When I first started looking into object-oriented ontology I found all the talk of being (sometimes capitalized as Being) a bit peculiar, and this despite the fact that I’d read a fair amount of such talk in my youth and didn’t find it peculiar then. What had happened since then that made such ordinary philosophical discourse seem odd?
And correlation, as in correlationism, that really had me spinning. I read the words and made sense of them one at a time, but the sentences didn’t hold together for me. I couldn’t grasp what’s being talked about. I didn’t resonate. It just stayed there, like a lump of indigestible meat.
While talk of being and correlationism no longer seems strange, I’m still not sure what’s being talked about. I’m not even sure that the talkers themselves know. Consider this passage from Alexander Galloway’s recent cri de Coeur in Critical Inquiry, The Poverty of Philosophy: Realism and Post-Fordism (vol. 39, Winter 2013, p. 354):
For Meillassoux correlationism means that knowledge of the world is always the result of a correlation between subject and object. “By ‘correlation’ we mean the idea according to which we only ever have access to the correlation between thinking and being, and never to either term considered apart from the other,” Meillassoux writes. Under the system of correlationism, subjectivity and objectivity are forever bound together.
Meillassoux’s statement naively reads as though there is being somewhere out there, like kumquats, x-rays, and elephants, and there is thinking, again somewhere out there, like galaxies, frogs, and geodes. And those things out there, being and thinking, they are terms than cannot be separately considered. What can that possibly mean?
I sort of understand what’s going on with being in the case of reductionism. The only thing that’s real is little tiny particles. Everything else can be reduced to them. So far, so good. Now we add “being” into the verbal mix. Is being some kind of metaphysical ‘stuff’ that the tiny particles have but nothing else does? Or is it merely a predicate that can be applied to those tiny particles, but nothing else? If so, what is it predicating of them? The question of whether or not being is a predicate, that's an old one, no?
So, when I’m reading Meillasoux’s statement I’m imagining one cloud out there that’s labeled ‘being’ and another one labeled ‘thinking.’ I then imagine little spots in each cloud and lines connecting a spot in the being cloud with a spot in the thinking cloud. Those lines are the correlations which the correlationist can’t get rid of. The anti-correlationist just erases them, or never draws them in the first place.
That all seems very muddy.
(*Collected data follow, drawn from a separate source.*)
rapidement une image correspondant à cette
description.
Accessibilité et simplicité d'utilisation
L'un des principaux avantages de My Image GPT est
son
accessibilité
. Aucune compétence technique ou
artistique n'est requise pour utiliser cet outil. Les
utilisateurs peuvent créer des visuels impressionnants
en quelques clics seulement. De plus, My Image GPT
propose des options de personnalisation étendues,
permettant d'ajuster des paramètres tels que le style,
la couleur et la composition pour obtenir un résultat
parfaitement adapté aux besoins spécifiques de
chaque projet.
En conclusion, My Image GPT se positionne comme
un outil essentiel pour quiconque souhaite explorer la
To talk of being in this way is to reify it implicitly and it is that implicit reification that is the immediate sense of the assertion. One then has to pile on more prose to combat that implicit reification. No, that’s not what we mean. It’s more like THIS, or THIS, or well, not quite THAT, but THIS is better. And so on.
And THAT’s philosophy? Seems silly? And, put THAT way, it IS silly.
I can see why the Anglophone linguistic turners wanted to purge philosophical talk of questionable language.